EXERCISE DETAILS:
Retype every line of the records below, changing nothing.

[Extracted data entries]
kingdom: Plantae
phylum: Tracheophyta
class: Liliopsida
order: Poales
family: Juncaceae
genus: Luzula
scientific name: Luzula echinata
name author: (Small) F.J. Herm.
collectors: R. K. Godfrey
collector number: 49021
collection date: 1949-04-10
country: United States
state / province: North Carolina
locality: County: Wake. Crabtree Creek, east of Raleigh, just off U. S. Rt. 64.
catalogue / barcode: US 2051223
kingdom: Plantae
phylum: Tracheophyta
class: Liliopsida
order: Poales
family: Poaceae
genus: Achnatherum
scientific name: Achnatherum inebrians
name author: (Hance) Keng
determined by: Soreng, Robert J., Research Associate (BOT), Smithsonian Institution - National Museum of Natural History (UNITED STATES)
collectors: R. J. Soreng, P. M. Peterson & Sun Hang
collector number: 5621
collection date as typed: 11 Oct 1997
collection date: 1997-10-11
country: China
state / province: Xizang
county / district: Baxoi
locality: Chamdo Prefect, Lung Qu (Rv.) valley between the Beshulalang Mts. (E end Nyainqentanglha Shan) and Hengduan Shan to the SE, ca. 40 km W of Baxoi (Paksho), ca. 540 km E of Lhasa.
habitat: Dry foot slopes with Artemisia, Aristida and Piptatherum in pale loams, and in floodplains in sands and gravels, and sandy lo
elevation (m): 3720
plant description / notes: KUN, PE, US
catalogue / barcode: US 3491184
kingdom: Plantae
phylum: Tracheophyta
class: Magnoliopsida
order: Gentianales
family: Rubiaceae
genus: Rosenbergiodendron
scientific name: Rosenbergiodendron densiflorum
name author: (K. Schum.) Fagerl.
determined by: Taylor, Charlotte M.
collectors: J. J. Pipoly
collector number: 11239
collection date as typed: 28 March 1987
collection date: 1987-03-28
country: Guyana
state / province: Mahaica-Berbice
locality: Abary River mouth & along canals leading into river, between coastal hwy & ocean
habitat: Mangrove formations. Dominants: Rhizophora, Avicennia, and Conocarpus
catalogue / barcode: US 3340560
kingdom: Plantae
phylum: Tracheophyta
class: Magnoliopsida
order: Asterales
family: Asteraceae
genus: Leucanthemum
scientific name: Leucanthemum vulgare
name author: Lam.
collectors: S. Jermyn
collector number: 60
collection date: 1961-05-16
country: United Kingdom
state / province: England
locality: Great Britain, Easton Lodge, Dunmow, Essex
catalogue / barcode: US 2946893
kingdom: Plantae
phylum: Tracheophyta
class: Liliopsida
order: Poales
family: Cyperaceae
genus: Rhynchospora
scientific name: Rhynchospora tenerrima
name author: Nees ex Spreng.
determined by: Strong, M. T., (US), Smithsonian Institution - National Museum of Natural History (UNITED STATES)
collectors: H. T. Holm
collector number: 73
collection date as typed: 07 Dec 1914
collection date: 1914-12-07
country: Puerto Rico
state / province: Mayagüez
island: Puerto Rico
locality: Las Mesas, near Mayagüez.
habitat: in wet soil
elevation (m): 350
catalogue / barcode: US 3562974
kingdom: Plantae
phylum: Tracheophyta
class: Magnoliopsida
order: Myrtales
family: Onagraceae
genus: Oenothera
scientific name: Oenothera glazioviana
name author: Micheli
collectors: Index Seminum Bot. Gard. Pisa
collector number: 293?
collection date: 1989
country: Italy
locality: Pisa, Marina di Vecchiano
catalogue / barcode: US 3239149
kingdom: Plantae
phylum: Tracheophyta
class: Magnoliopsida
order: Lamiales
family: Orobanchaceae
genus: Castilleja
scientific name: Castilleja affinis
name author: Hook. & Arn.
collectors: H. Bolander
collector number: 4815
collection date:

TASK SOLUTION:
kingdom: Plantae
phylum: Tracheophyta
class: Liliopsida
order: Poales
family: Juncaceae
genus: Luzula
scientific name: Luzula echinata
name author: (Small) F.J. Herm.
collectors: R. K. Godfrey
collector number: 49021
collection date: 1949-04-10
country: United States
state / province: North Carolina
locality: County: Wake. Crabtree Creek, east of Raleigh, just off U. S. Rt. 64.
catalogue / barcode: US 2051223
kingdom: Plantae
phylum: Tracheophyta
class: Liliopsida
order: Poales
family: Poaceae
genus: Achnatherum
scientific name: Achnatherum inebrians
name author: (Hance) Keng
determined by: Soreng, Robert J., Research Associate (BOT), Smithsonian Institution - National Museum of Natural History (UNITED STATES)
collectors: R. J. Soreng, P. M. Peterson & Sun Hang
collector number: 5621
collection date as typed: 11 Oct 1997
collection date: 1997-10-11
country: China
state / province: Xizang
county / district: Baxoi
locality: Chamdo Prefect, Lung Qu (Rv.) valley between the Beshulalang Mts. (E end Nyainqentanglha Shan) and Hengduan Shan to the SE, ca. 40 km W of Baxoi (Paksho), ca. 540 km E of Lhasa.
habitat: Dry foot slopes with Artemisia, Aristida and Piptatherum in pale loams, and in floodplains in sands and gravels, and sandy lo
elevation (m): 3720
plant description / notes: KUN, PE, US
catalogue / barcode: US 3491184
kingdom: Plantae
phylum: Tracheophyta
class: Magnoliopsida
order: Gentianales
family: Rubiaceae
genus: Rosenbergiodendron
scientific name: Rosenbergiodendron densiflorum
name author: (K. Schum.) Fagerl.
determined by: Taylor, Charlotte M.
collectors: J. J. Pipoly
collector number: 11239
collection date as typed: 28 March 1987
collection date: 1987-03-28
country: Guyana
state / province: Mahaica-Berbice
locality: Abary River mouth & along canals leading into river, between coastal hwy & ocean
habitat: Mangrove formations. Dominants: Rhizophora, Avicennia, and Conocarpus
catalogue / barcode: US 3340560
kingdom: Plantae
phylum: Tracheophyta
class: Magnoliopsida
order: Asterales
family: Asteraceae
genus: Leucanthemum
scientific name: Leucanthemum vulgare
name author: Lam.
collectors: S. Jermyn
collector number: 60
collection date: 1961-05-16
country: United Kingdom
state / province: England
locality: Great Britain, Easton Lodge, Dunmow, Essex
catalogue / barcode: US 2946893
kingdom: Plantae
phylum: Tracheophyta
class: Liliopsida
order: Poales
family: Cyperaceae
genus: Rhynchospora
scientific name: Rhynchospora tenerrima
name author: Nees ex Spreng.
determined by: Strong, M. T., (US), Smithsonian Institution - National Museum of Natural History (UNITED STATES)
collectors: H. T. Holm
collector number: 73
collection date as typed: 07 Dec 1914
collection date: 1914-12-07
country: Puerto Rico
state / province: Mayagüez
island: Puerto Rico
locality: Las Mesas, near Mayagüez.
habitat: in wet soil
elevation (m): 350
catalogue / barcode: US 3562974
kingdom: Plantae
phylum: Tracheophyta
class: Magnoliopsida
order: Myrtales
family: Onagraceae
genus: Oenothera
scientific name: Oenothera glazioviana
name author: Micheli
collectors: Index Seminum Bot. Gard. Pisa
collector number: 293?
collection date: 1989
country: Italy
locality: Pisa, Marina di Vecchiano
catalogue / barcode: US 3239149
kingdom: Plantae
phylum: Tracheophyta
class: Magnoliopsida
order: Lamiales
family: Orobanchaceae
genus: Castilleja
scientific name: Castilleja affinis
name author: Hook. & Arn.
collectors: H. Bolander
collector number: 4815
collection date:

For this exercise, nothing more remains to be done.